TASK DETAILS: Turn all the text in the material below into one numbered list with one line per item. Leave out blank lines and the picture markers.

Content starts

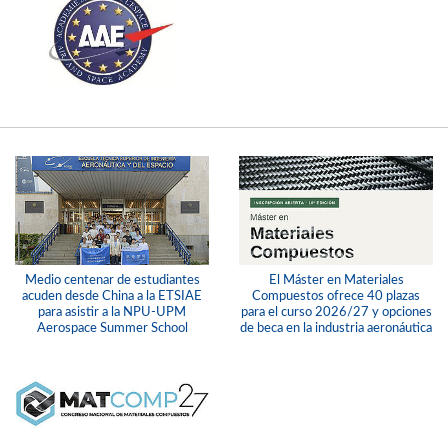
Medio centenar de estudiantes
El Máster en Materiales
acuden desde China a la ETSIAE
Compuestos ofrece 40 plazas
para asistir a la NPU-UPM
para el curso 2026/27 y opciones
Aerospace Summer School
de beca en la industria aeronáutica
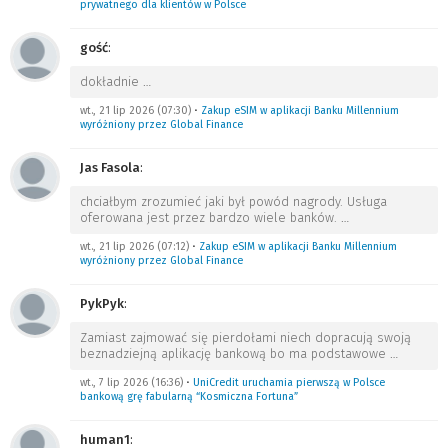
prywatnego dla klientów w Polsce
gość
:
dokładnie
…
wt., 21 lip 2026 (07:30)
•
Zakup eSIM w aplikacji Banku Millennium
wyróżniony przez Global Finance
Jas Fasola
:
chciałbym zrozumieć jaki był powód nagrody. Usługa
oferowana jest przez bardzo wiele banków.
…
wt., 21 lip 2026 (07:12)
•
Zakup eSIM w aplikacji Banku Millennium
wyróżniony przez Global Finance
PykPyk
:
Zamiast zajmować się pierdołami niech dopracują swoją
beznadziejną aplikację bankową bo ma podstawowe
…
wt., 7 lip 2026 (16:36)
•
UniCredit uruchamia pierwszą w Polsce
bankową grę fabularną “Kosmiczna Fortuna”
human1
:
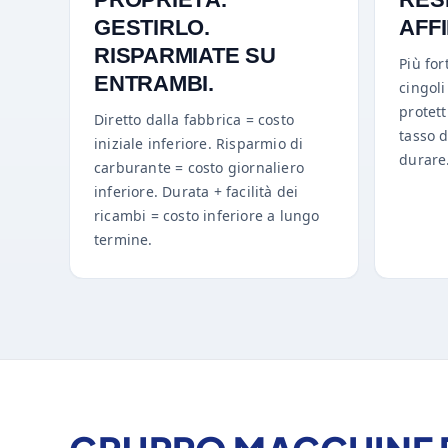
GESTIRLO.
AFF
RISPARMIATE SU
Più for
ENTRAMBI.
cingoli
protett
Diretto dalla fabbrica = costo
tasso d
iniziale inferiore. Risparmio di
durare
carburante = costo giornaliero
inferiore. Durata + facilità dei
ricambi = costo inferiore a lungo
termine.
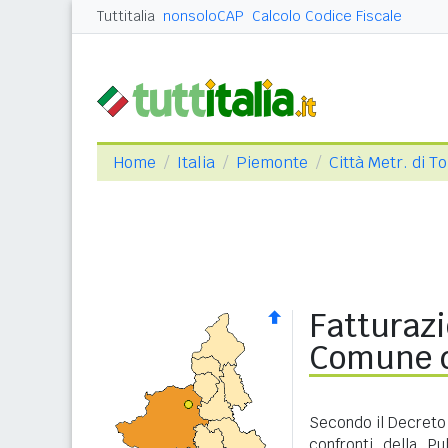
Tuttitalia
nonsoloCAP
Calcolo Codice Fiscale
Home
Italia
Piemonte
Città Metr. di T
Fatturazi
Comune d
Secondo il Decreto 
confronti della P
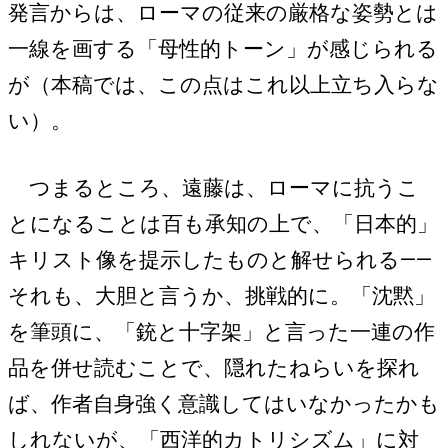
発言からは、ローマの従来の厳格な姿勢とは
一線を画する「母性的トーン」が感じられる
が（本稿では、この点はこれ以上立ち入らな
い）。
つまるところ、遠藤は、ローマに抗うこ
とになることは百も承知の上で、「日本的」
キリスト像を提示したものと解せられる――
それも、大胆と言うか、挑戦的に。「沈黙」
を筆頭に、「銃と十字架」と言った一連の作
品を併せ読むことで、隠れたねらいを探れ
ば、作者自身強く意識してはいなかったかも
しれないが、「西洋的カトリシズム」に対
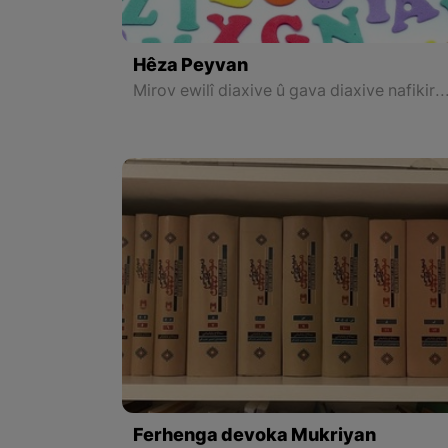
Hêza Peyvan
Mirov ewilî diaxive û gava diaxive nafikire ku tîp, kîte, peyv û hevok çi ne, ji bo ku li ser van bifikire hê wext heye; 
Ferhenga devoka Mukriyan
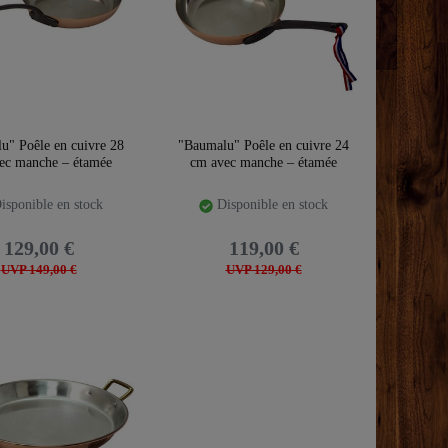
u" Poêle en cuivre 28
"Baumalu" Poêle en cuivre 24
ec manche – étamée
cm avec manche – étamée
isponible en stock
Disponible en stock
129,00 €
119,00 €
UVP 149,00 €
UVP 129,00 €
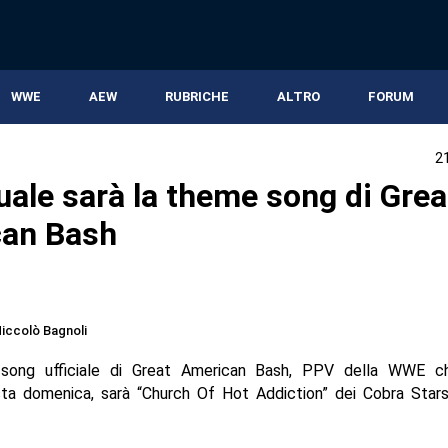
WWE
AEW
RUBRICHE
ALTRO
FORUM
2
uale sarà la theme song di Grea
an Bash
iccolò Bagnoli
song ufficiale di Great American Bash, PPV della WWE ch
ta domenica, sarà “Church Of Hot Addiction” dei Cobra Stars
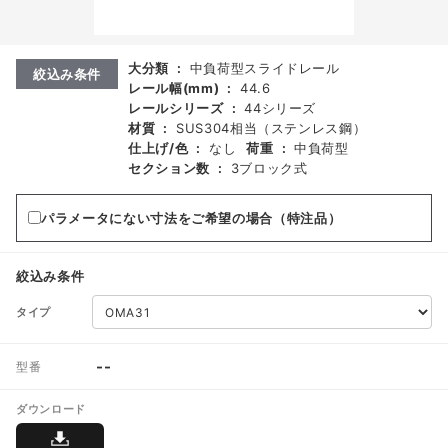
大分類
:
中負荷型スライドレール
絞込み条件
レール幅(mm)
:
44.6
レールシリーズ
:
44シリーズ
材質
:
SUS304相当（ステンレス鋼）
仕上げ/色
:
なし
荷重
:
中負荷型
セクション数
:
3ブロック式
パラメータにない寸法をご希望の場合（特注品）
絞込み条件
タイプ
--
型番
ダウンロード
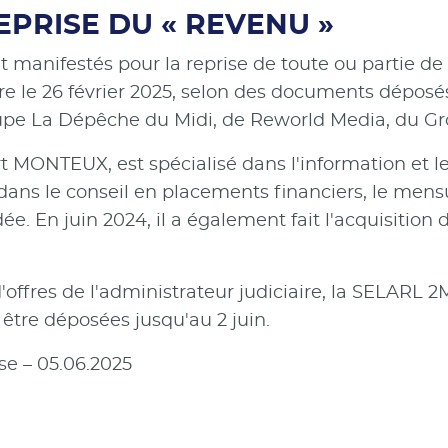
EPRISE DU « REVENU »
t manifestés pour la reprise de toute ou partie de
re le 26 février 2025, selon des documents déposés
oupe La Dépêche du Midi, de Reworld Media, du Gr
 MONTEUX, est spécialisé dans l'information et le 
dans le conseil en placements financiers, le men
En juin 2024, il a également fait l'acquisition 
d'offres de l'administrateur judiciaire, la SELARL 
être déposées jusqu'au 2 juin.
se – 05.06.2025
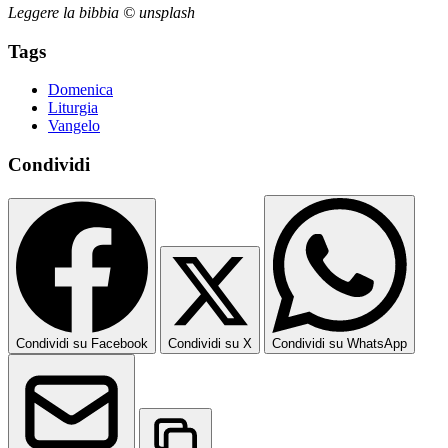
Leggere la bibbia © unsplash
Tags
Domenica
Liturgia
Vangelo
Condividi
Condividi su Facebook
Condividi su X
Condividi su WhatsApp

Content ends

WRITTEN SOLUTION:
1. Medio centenar de estudiantes
2. El Máster en Materiales
3. acuden desde China a la ETSIAE
4. Compuestos ofrece 40 plazas
5. para asistir a la NPU-UPM
6. para el curso 2026/27 y opciones
7. Aerospace Summer School
8. de beca en la industria aeronáutica
9. prywatnego dla klientów w Polsce
10. gość
11. :
12. dokładnie
13. …
14. wt., 21 lip 2026 (07:30)
15. •
16. Zakup eSIM w aplikacji Banku Millennium
17. wyróżniony przez Global Finance
18. Jas Fasola
19. :
20. chciałbym zrozumieć jaki był powód nagrody. Usługa
21. oferowana jest przez bardzo wiele banków.
22. …
23. wt., 21 lip 2026 (07:12)
24. •
25. Zakup eSIM w aplikacji Banku Millennium
26. wyróżniony przez Global Finance
27. PykPyk
28. :
29. Zamiast zajmować się pierdołami niech dopracują swoją
30. beznadziejną aplikację bankową bo ma podstawowe
31. …
32. wt., 7 lip 2026 (16:36)
33. •
34. UniCredit uruchamia pierwszą w Polsce
35. bankową grę fabularną “Kosmiczna Fortuna”
36. human1
37. :
38. GESTIRLO.
39. AFF
40. RISPARMIATE SU
41. Più for
42. ENTRAMBI.
43. cingoli
44. protett
45. Diretto dalla fabbrica = costo
46. tasso d
47. iniziale inferiore. Risparmio di
48. durare
49. carburante = costo giornaliero
50. inferiore. Durata + facilità dei
51. ricambi = costo inferiore a lungo
52. termine.
53. Tuttitalia
54. nonsoloCAP
55. Calcolo Codice Fiscale
56. Home
57. Italia
58. Piemonte
59. Città Metr. di T
60. Fatturazi
61. Comune d
62. Secondo il Decreto 
63. confronti della P
64. 発言からは、ローマの従来の厳格な姿勢とは
65. 一線を画する「母性的トーン」が感じられる
66. が（本稿では、この点はこれ以上立ち入らな
67. い）。
68. つまるところ、遠藤は、ローマに抗うこ
69. とになることは百も承知の上で、「日本的」
70. キリスト像を提示したものと解せられる――
71. それも、大胆と言うか、挑戦的に。「沈黙」
72. を筆頭に、「銃と十字架」と言った一連の作
73. 品を併せ読むことで、隠れたねらいを探れ
74. ば、作者自身強く意識してはいなかったかも
75. しれないが、「西洋的カトリシズム」に対
76. Hêza Peyvan
77. Mirov ewilî diaxive û gava diaxive nafikire ku tîp, kîte, peyv û hevok çi ne, ji bo ku li ser van bifikire hê wext heye; 
78. Ferhenga devoka Mukriyan
79. u" Poêle en cuivre 28
80. "Baumalu" Poêle en cuivre 24
81. ec manche – étamée
82. cm avec manche – étamée
83. isponible en stock
84. Disponible en stock
85. 129,00 €
86. 119,00 €
87. UVP 149,00 €
88. UVP 129,00 €
89. WWE
90. AEW
91. RUBRICHE
92. ALTRO
93. FORUM
94. 2
95. uale sarà la theme song di Grea
96. an Bash
97. iccolò Bagnoli
98. song ufficiale di Great American Bash, PPV della WWE ch
99. ta domenica, sarà “Church Of Hot Addiction” dei Cobra Stars
100. 大分類
101. :
102. 中負荷型スライドレール
103. 絞込み条件
104. レール幅(mm)
105. :
106. 44.6
107. レールシリーズ
108. :
109. 44シリーズ
110. 材質
111. :
112. SUS304相当（ステンレス鋼）
113. 仕上げ/色
114. :
115. なし
116. 荷重
117. :
118. 中負荷型
119. セクション数
120. :
121. 3ブロック式
122. パラメータにない寸法をご希望の場合（特注品）
123. 絞込み条件
124. タイプ
125. --
126. 型番
127. ダウンロード
128. EPRISE DU « REVENU »
129. t manifestés pour la reprise de toute ou partie de
130. re le 26 février 2025, selon des documents déposés
131. oupe La Dépêche du Midi, de Reworld Media, du Gr
132.  MONTEUX, est spécialisé dans l'information et le 
133. dans le conseil en placements financiers, le men
134. En juin 2024, il a également fait l'acquisition 
135. d'offres de l'administrateur judiciaire, la SELARL 
136. être déposées jusqu'au 2 juin.
137. se – 05.06.2025
138. Leggere la bibbia © unsplash
139. Tags
140. Domenica
141. Liturgia
142. Vangelo
143. Condividi
144. Condividi su Facebook
145. Condividi su X
146. Condividi su WhatsApp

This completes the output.